13 Out 2017 / 13:08 H.

Na sequência da notícia publicada esta sexta-feira pelo DIÁRIO, que dá conta do acordo entre PSD e CDS para candidatar Teófilo Cunha e garantir a presidência da Associação de Municípios da Região Autónoma da Madeira (AMRAM), o partido Juntos Pelo Povo (JPP) acaba de emitir um comunicado.

O JPP começa por dizer que “não pode deixar de lamentar e repudiar a Aliança Democrática (AD) que se está a desenhar para tomar de assalto a Associação de Municípios da Região Autónoma da Madeira (AMRAM)”.

“Apesar dos acordos pós-eleitorais serem legítimos em muitos casos, neste caso em concreto, assume-se como um claro jogo de bastidores, com o PSD e o CDS a tentarem ganhar na secretaria aquilo que perderam nas urnas”, refere o JPP.

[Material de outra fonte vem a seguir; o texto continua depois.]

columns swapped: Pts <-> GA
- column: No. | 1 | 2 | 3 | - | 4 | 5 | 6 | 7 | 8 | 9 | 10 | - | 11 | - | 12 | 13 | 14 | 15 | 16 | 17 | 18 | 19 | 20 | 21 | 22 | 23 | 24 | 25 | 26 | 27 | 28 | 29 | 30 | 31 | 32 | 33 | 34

“Acresce, ainda, a circunstância da dita prática democrática dos dois partidos em causa não dar garantias de uma gestão imparcial, correndo o risco da AMRAM passar a funcionar como um braço armado do PSD e do CDS, contra as câmaras que não se situam no eixo político dos dois partidos que, em Portugal e na Região Autónoma, têm do poder uma visão distorcida, como se este lhes pertencesse por direito”, salienta o JPP.

E garante: “Um órgão com a importância da AMRAM não pode ficar refém de uma qualquer estratégia partidária para iludir o voto expresso legitimamente pelo povo, no passado dia 1 de Outubro, e que, quanto a nós, deve reflectir-se na presidência da Associação de Municípios”.

É, por isso, com preocupação que o JPP olha para “estas movimentações que surgem da cabeça dos que, nas eleições autárquicas, receberam um claro cartão vermelho do povo e que agora tentam, de forma desesperada, aligeirar o desaire eleitoral”.

O JPP diz não se interessar pelos objectivos traçados pelo líder do PSD e recorda que Albuquerque “colocou como meta a recuperação das câmaras perdidas em 2013, e, através dessa recuperação, a presidência da AMRAM”. “Falhado o primeiro objectivo, o líder do PSD quer agora, na secretaria, tomar de assalto a presidência da AMRAM, aproveitando o apoio da muleta histórica que tem sido o CDS”, acrescenta.

Por isso, o JPP considera “urgente que se pugne para que a AMRAM continue a ser o órgão imparcial que tem sido, e não o terreno de uma batalha ilegítima pelo poder e pela perseguição de objetivos perdidos pelo enfraquecido líder do PSD que, por derrotas eleitorais menos expressivas, já fez rolar cabeças dentro do partido que agora lidera”.